How to Do the Sit-Through Exercise

How to Do the Sit-Through Exercise

At first glance, the sit-through exercise looks more like a breakdancing move than a strength-training exercise. It’s fun. It’s got flair. It requires agility and balance. And it’s not something you do to pack on tons of muscle. But after a couple of sets — as your heart rate begins to rise, as your breathing becomes faster, and as sweat starts to bead on your forehead — you’ll realize why the sit-through is a favorite of trainers everywhere: It packs one hell of a total-body punch.

Learn how to perform the bodyweight exercise with perform form in this demonstration from Megan Davies, creator of #mbf and #mbfa.

Sit-Through Exercise: Step-by-Step Instructions

  • Assume a bear crawl position with your arms straight, your hands below your shoulders, and your knees bent 90 degrees below your hips. (Only your hands and toes should touch the ground.)
  • Keeping your back flat, core braced, and right hand on the floor, lift your left arm and right leg, and rotate to your left, pivoting on your left foot as you thread your right leg beneath you and extend it straight on the floor. (You should now be sitting.)
  • Reverse the movement to return to the starting position, and repeat to your other side, lifting your right hand and left leg, and pivoting on your right foot. Continue alternating sides.

Make it easier: Go slower.

Make it harder: Perform a “kick through,” keeping your leg and butt elevated off the floor. Want to make it even more challenging?

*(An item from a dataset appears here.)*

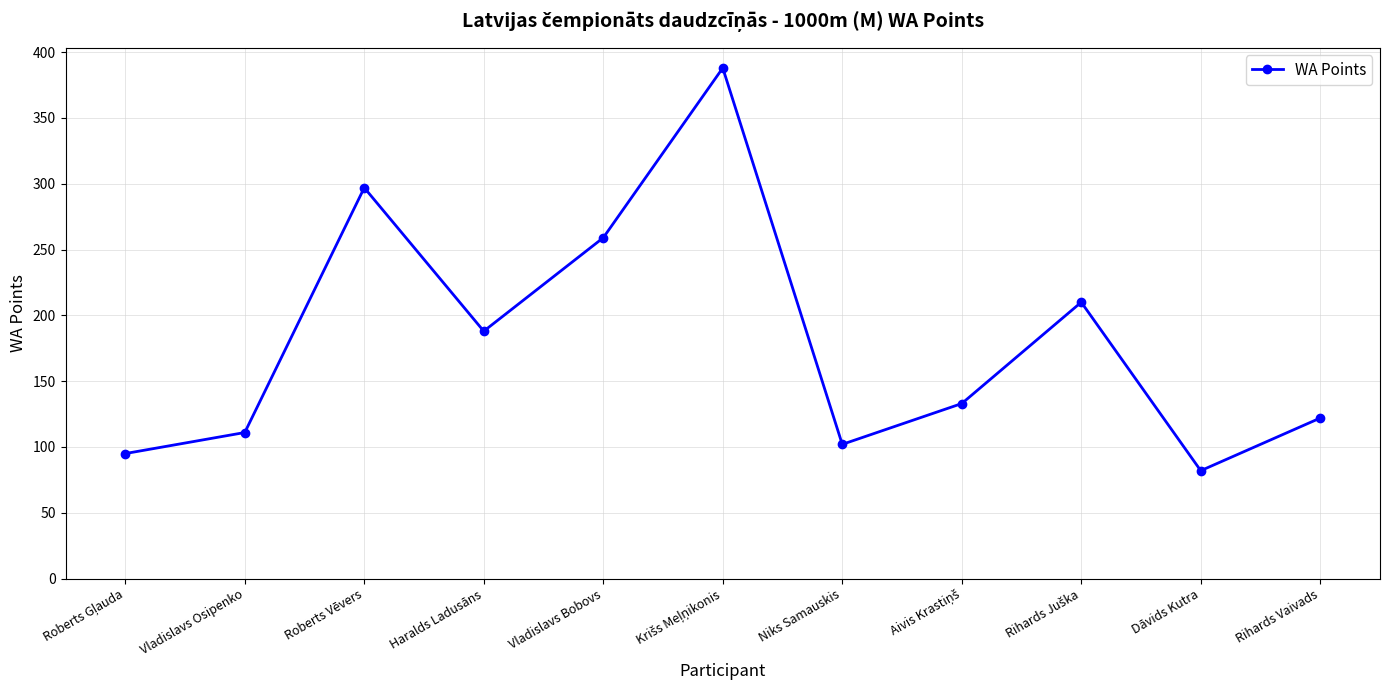

Where is the first local minimum?

Haralds Ladusāns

Touch your toes with your opposite hand when you extend your leg — a move called the hip escape toe tap in CORE DE FORCE.

Bonus tip: Megan makes the sit-through exercise look easy, but it might take a few attempts before your mind and muscles synchronize their efforts. Go slowly at first — especially if you’ve never performed this exercise before — until the movement pattern becomes fluid.

Sit-Through Exercise Benefits

Here are the benefits you can expect from working sit-throughs into your workout routine.

1. Improves strength and stability

With the sit-through, you’ll almost immediately start feeling a burn in your shoulders and core as they work to stabilize your body. Your rectus abominis (a.k.a. your six-pack muscles), obliques, and even lower back must stay engaged to rotate your body and keep your trunk steady. And the strength and endurance of your shoulder muscles will be tested, as they bear your body weight throughout the entirety of the exercise.

Your leg muscles, like your glutes, quads, and hamstrings, also play a part in the sit-through, albeit to a lesser extent.

2. Increases mobility

“Side sit throughs are a fun way to incorporate hip rotation and functional mobility into a workout,” says Cody Braun, CSCS. The move requires significant rotation of the hips and torso, an aspect of fitness that’s often neglected with traditional strength training moves, which are mostly performed in one plane (either going forward and backward or side to side). So you’ll feel the benefits of finding strength in greater ranges of motion in other exercises and everyday life.

3. Builds coordination

The sit-through is a quite complex move that requires time to master. Not only are you coordinating the efforts of your upper and lower body, but you’re also continuously shifting weight from one side of your body to the other. As you learn to perform this exercise with greater dexterity, however, you’ll develop better balance and proprioception (a.k.a. body awareness).